I have come across the expression software/feature bloat, but is this a real thing or should we rather be talking about things like performance problems, memory and disk footprint, user experience and on-demand installation? What am I missing here?
In my experience, it is because feature bloat is a root cause of problems rather than a direct problem that it useful to think of it separately.
In addition to the potential problems for the end user listed in the original question, feature bloat can have significant maintenance cost. When adding a new feature it's important to not only consider the cost of developing that feature, but maintaining it over the lifetime of the product. The oft-quoted rule of thumb is that time spent on a feature is 20% development and 80% maintenance, but in the real world it varies widely depending on feature complexity and degree of interaction with other features.
There are two meanings of this:
First is not about technical shortcomings, it's about user experience.

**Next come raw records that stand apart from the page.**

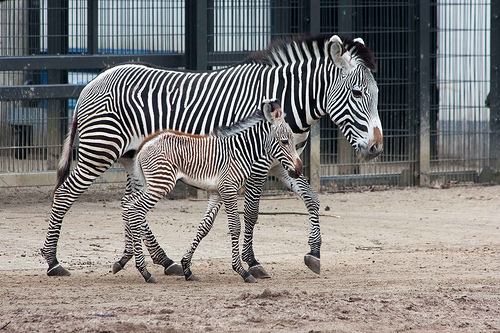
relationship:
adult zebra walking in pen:
[38, 28, 388, 275] [4, 7, 498, 328]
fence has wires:
[2, 1, 499, 200] [445, 51, 464, 112]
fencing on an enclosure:
[438, 4, 490, 181] [22, 50, 498, 292]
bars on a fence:
[0, 45, 270, 105] [2, 1, 499, 200]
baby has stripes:
[113, 99, 300, 285] [234, 132, 264, 173]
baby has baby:
[113, 99, 300, 285] [113, 99, 300, 285]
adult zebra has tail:
[38, 28, 388, 275] [48, 101, 78, 193]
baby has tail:
[113, 99, 300, 285] [131, 157, 143, 190]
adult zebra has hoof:
[38, 28, 388, 275] [299, 250, 326, 278]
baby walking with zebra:
[113, 99, 300, 285] [46, 33, 451, 283]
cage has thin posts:
[3, 1, 498, 186] [417, 2, 429, 187]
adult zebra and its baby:
[38, 28, 388, 275] [114, 96, 301, 278]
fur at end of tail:
[55, 130, 75, 188] [45, 108, 80, 196]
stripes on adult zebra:
[122, 75, 144, 134] [38, 28, 388, 275]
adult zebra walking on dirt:
[38, 28, 388, 275] [0, 182, 500, 331]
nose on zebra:
[290, 157, 301, 177] [111, 98, 302, 283]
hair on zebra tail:
[50, 128, 75, 204] [53, 96, 78, 199]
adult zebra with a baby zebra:
[38, 28, 388, 275] [121, 94, 307, 276]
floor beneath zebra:
[0, 163, 499, 330] [78, 44, 363, 247]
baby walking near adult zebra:
[113, 99, 300, 285] [38, 28, 388, 275]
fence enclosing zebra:
[2, 1, 499, 200] [108, 90, 309, 287]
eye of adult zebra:
[347, 78, 368, 106] [77, 28, 387, 272]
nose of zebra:
[357, 122, 388, 149] [55, 38, 390, 272]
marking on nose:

Unnecessary features make it harder for user to figure out the application. User will perceive application as too complicated and will not know how to do basic stuff.
Second is that having too many rarely used features makes software bloated in terms of memory and disk footprint. That's why in lot of applications you have plugins instead, which can be installed only when you actually intent to use them.
A very similar term is "feature creep". vartec's answer is a better explanation of "feature bloat" but you should also know what "feature creep" means.
Basically, as a project evolves there is often a tendency for more features to be added to the project. This becomes a serious planning problem, as it is impossible to ever finish a project that keeps changing and increasing in scope.
Where "feature bloat" connotes more of a user experience problem, "feature creep" is more of a scheduling problem.
I think software bloat and feature bloat are two differentt things.
A particular feature could be implemented with less code, so it's not the feature but the software that is the root of the cause. Developers need to be constantly reminded to not add features that weren't requested.
It's tempting to jump all over the number of user requests. Sure they can ask too much relative to the development resources available, but programmers often add features of their own. Developers tend to bring a bazooka to a mosquito hunt.